Authentication
Every request to the Communal Platform API must include a valid API key. The key identifies your integration and scopes all access to your Communal organization. The OpenAPI document does not define an extra tenant header or subdomain for production; keep the key secret and rotate it if it is exposed.
Obtaining an API key
Issue a key for yourself
Use this path if you do not have Manager-level access or access to the dashboard.
- Sign in to Communal.
- Click My profile on the left-hand navigation bar.
- Go to API keys.
- Create a key and copy it immediately. Store it in a secure location (environment variable, secret manager, or similar).
If you cannot find API keys or your role does not allow creating them, contact your Communal administrator or support.
Issue a key as a Manager (for yourself or another user)
If you have Manager-level access, you can issue an API key for any user from the dashboard.
- Sign in to Communal.
- Go to People → Users.
- Click the user you want to issue an API key for (this can be yourself or another user).
- Click API keys in the navigation.
- Click Create API Key, then copy the key immediately and store it in a secure location.
Rotating an API key
Rotate a key when it may have been exposed, or on a regular schedule as a precaution.
- Find the key under My profile → API keys (for your own key), or under a user's API keys in People → Users if you are an administrator rotating it on their behalf.
- Click the three dots (⋯) on the API key.
- Click Rotate from the dropdown.
- Copy the new key immediately and update wherever the old key was stored.

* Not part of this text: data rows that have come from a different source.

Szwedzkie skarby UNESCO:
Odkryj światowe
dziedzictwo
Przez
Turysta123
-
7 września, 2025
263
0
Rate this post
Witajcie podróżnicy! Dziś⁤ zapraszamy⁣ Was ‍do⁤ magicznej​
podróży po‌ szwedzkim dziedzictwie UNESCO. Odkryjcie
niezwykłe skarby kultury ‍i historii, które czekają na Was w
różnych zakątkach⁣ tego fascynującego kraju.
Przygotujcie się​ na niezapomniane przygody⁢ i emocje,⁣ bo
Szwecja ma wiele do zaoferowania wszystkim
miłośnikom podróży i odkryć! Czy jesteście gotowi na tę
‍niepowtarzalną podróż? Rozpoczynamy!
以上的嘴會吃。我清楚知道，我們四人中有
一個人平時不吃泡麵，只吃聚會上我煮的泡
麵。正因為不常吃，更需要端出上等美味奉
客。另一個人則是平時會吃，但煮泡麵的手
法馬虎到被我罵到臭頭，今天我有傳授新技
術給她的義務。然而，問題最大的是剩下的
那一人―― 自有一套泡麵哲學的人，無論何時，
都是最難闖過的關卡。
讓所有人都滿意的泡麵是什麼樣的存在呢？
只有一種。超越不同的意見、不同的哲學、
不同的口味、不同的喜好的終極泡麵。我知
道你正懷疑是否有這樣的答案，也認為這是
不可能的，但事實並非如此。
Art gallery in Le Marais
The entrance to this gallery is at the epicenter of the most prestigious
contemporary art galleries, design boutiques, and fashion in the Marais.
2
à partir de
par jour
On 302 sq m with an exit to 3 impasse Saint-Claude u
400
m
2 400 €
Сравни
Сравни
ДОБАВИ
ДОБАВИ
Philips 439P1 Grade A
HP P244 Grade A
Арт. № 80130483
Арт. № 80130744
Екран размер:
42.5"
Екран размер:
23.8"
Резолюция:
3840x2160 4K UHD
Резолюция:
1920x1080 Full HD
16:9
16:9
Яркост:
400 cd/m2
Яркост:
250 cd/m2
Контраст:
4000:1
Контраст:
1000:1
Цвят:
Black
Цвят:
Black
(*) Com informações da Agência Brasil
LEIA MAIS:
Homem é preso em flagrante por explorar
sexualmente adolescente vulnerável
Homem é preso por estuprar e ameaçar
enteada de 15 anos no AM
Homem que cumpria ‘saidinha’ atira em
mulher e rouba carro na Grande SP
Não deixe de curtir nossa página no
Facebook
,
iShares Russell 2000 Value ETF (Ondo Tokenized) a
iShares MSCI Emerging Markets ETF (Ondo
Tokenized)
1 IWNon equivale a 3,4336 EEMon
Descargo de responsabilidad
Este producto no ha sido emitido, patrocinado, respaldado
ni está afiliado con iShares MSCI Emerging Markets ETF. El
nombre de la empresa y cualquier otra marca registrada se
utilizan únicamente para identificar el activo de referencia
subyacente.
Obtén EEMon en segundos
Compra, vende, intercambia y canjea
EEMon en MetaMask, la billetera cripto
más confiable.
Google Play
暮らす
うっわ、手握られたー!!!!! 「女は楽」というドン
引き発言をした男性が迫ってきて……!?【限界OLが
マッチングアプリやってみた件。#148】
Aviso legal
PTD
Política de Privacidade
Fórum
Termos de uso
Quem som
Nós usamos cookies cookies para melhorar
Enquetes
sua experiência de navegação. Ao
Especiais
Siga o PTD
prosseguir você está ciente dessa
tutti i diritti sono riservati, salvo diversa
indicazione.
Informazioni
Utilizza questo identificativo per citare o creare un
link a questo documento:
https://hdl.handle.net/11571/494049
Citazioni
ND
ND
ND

The previous key stops working once rotation completes.
Sending your API key
Use HTTP Bearer authentication: send the raw key in the Authorization header.
Authorization: Bearer YOUR_API_KEY
Example with curl:
curl -H "Authorization: Bearer YOUR_API_KEY" \
https://api.getcommunal.com/api/parent_programs
Error responses
| Situation | Typical response |
|---|---|
| Missing or invalid key | 401 Unauthorized — body includes a message field (see AuthenticationException in the API Reference components). |
| Valid key but action not allowed for the user or org | 403 Forbidden — message only (AuthorizationException). |
| Request body or parameters fail validation | 422 Unprocessable Entity — message plus errors object with field-level messages (ValidationException). |
Treat error payloads as JSON; field names and structures match the referenced response schemas in the OpenAPI components.
Best practices
- Never commit API keys to source control or expose them in client-side code.
- Use different keys for staging and production when both are available.
- Revoke and replace a key if you suspect it has leaked.